START Data
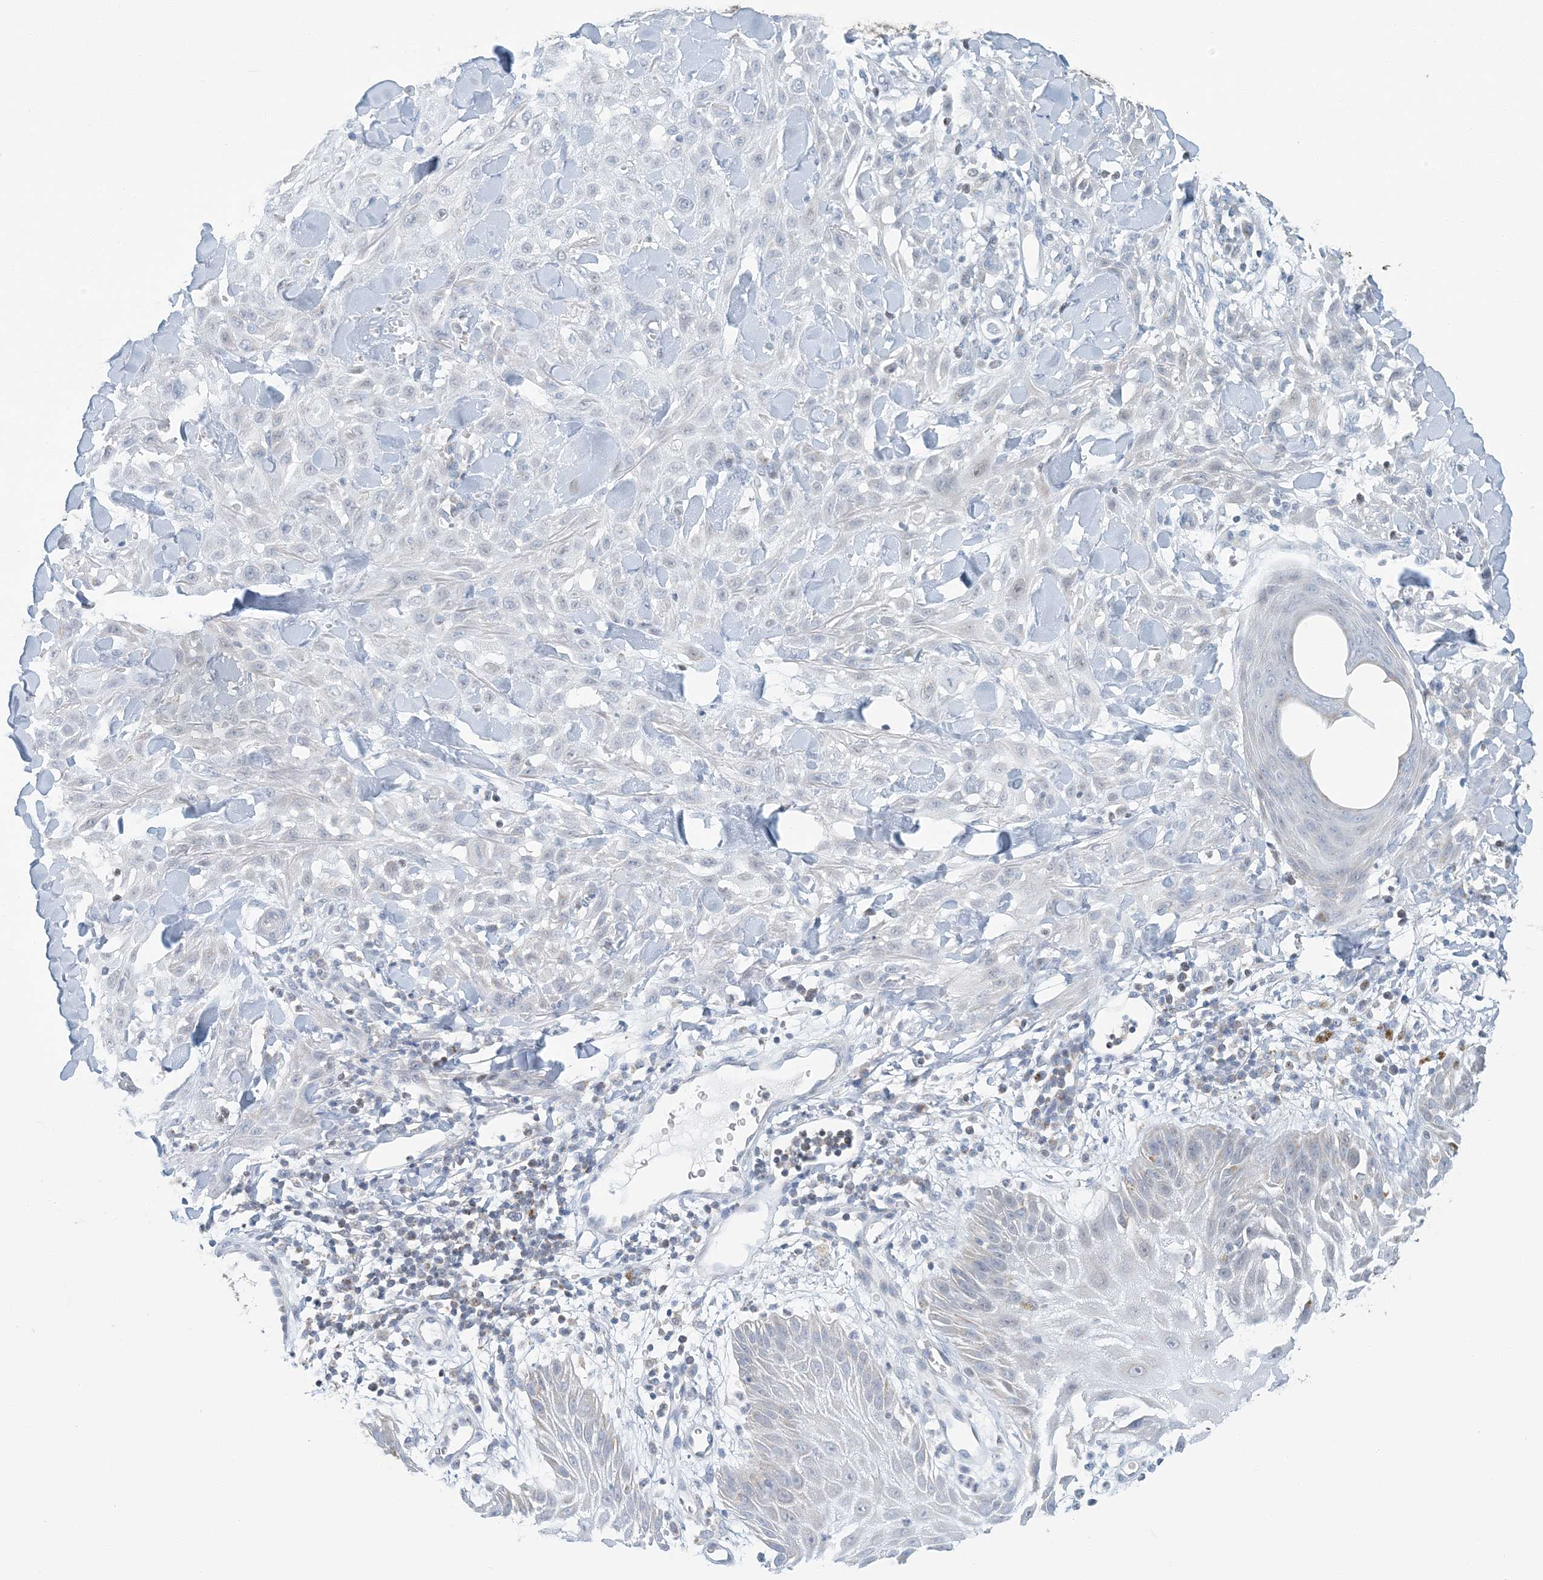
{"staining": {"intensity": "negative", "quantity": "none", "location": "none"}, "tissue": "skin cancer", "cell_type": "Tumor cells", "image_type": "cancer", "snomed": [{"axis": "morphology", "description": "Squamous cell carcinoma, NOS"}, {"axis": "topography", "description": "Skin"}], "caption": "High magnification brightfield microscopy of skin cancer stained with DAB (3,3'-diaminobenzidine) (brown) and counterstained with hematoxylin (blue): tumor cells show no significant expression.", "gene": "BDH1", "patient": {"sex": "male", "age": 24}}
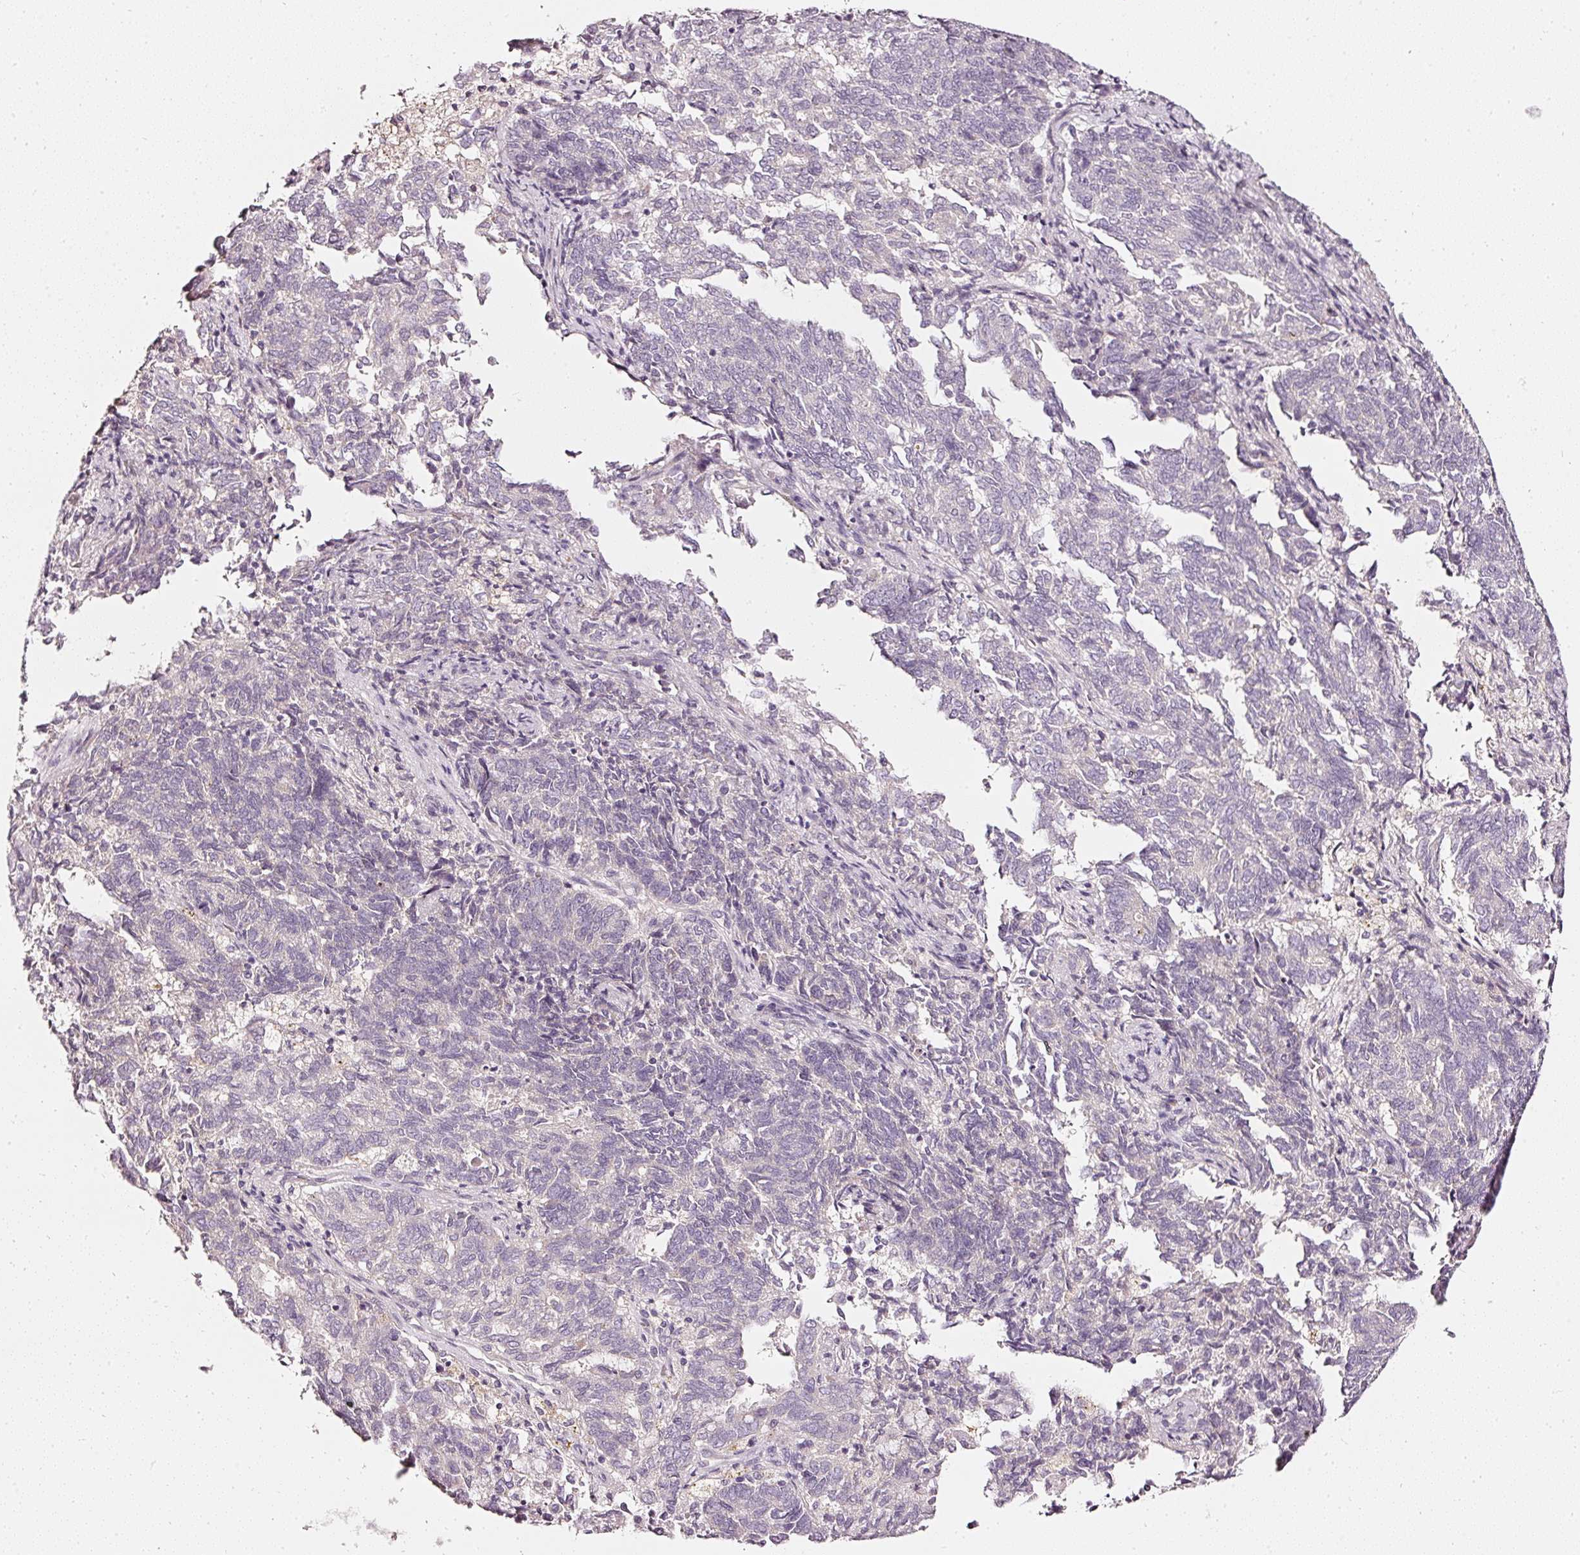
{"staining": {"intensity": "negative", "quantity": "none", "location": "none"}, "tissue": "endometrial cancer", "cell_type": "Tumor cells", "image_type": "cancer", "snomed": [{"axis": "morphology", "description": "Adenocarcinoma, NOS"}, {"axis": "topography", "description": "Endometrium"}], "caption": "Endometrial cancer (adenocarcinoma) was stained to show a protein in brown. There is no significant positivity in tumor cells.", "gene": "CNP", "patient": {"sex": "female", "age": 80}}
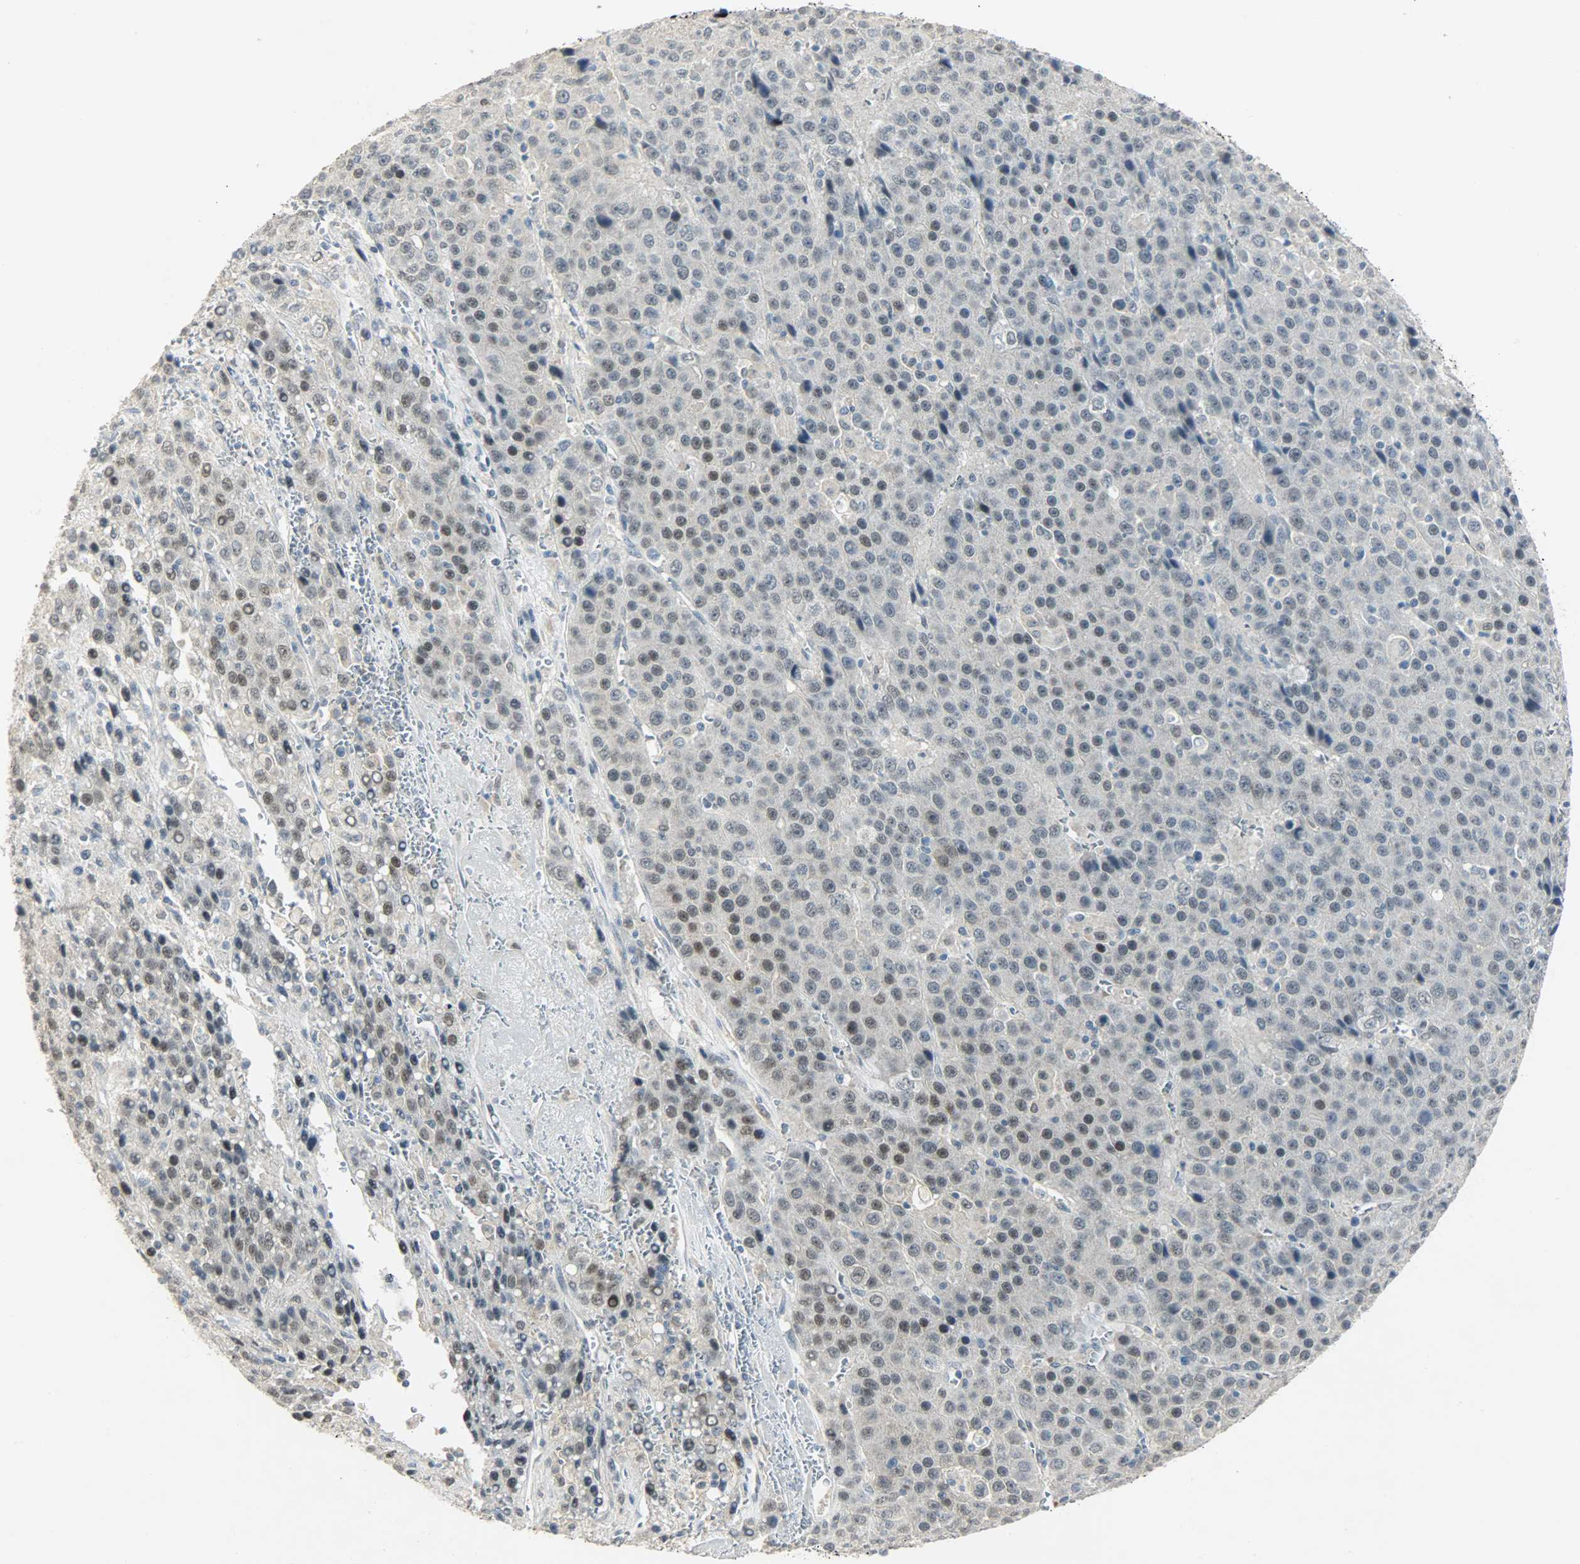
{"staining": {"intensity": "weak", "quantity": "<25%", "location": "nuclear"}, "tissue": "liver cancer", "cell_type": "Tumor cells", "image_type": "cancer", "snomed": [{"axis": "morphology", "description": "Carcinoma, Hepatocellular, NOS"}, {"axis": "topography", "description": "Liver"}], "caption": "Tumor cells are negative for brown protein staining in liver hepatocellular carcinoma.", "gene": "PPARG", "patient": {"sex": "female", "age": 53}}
END Data
What is needed => Return the complete material above exactly, with no picture.

Task result =>
{"staining": {"intensity": "negative", "quantity": "none", "location": "none"}, "tissue": "skin cancer", "cell_type": "Tumor cells", "image_type": "cancer", "snomed": [{"axis": "morphology", "description": "Squamous cell carcinoma, NOS"}, {"axis": "topography", "description": "Skin"}], "caption": "High magnification brightfield microscopy of skin cancer stained with DAB (3,3'-diaminobenzidine) (brown) and counterstained with hematoxylin (blue): tumor cells show no significant expression.", "gene": "BDH1", "patient": {"sex": "male", "age": 24}}
{"staining": {"intensity": "negative", "quantity": "none", "location": "none"}, "tissue": "endometrial cancer", "cell_type": "Tumor cells", "image_type": "cancer", "snomed": [{"axis": "morphology", "description": "Adenocarcinoma, NOS"}, {"axis": "topography", "description": "Endometrium"}], "caption": "Endometrial cancer (adenocarcinoma) was stained to show a protein in brown. There is no significant positivity in tumor cells.", "gene": "CNP", "patient": {"sex": "female", "age": 80}}
{"staining": {"intensity": "weak", "quantity": "<25%", "location": "nuclear"}, "tissue": "liver cancer", "cell_type": "Tumor cells", "image_type": "cancer", "snomed": [{"axis": "morphology", "description": "Carcinoma, Hepatocellular, NOS"}, {"axis": "topography", "description": "Liver"}], "caption": "Tumor cells are negative for brown protein staining in liver hepatocellular carcinoma.", "gene": "PPARG", "patient": {"sex": "female", "age": 53}}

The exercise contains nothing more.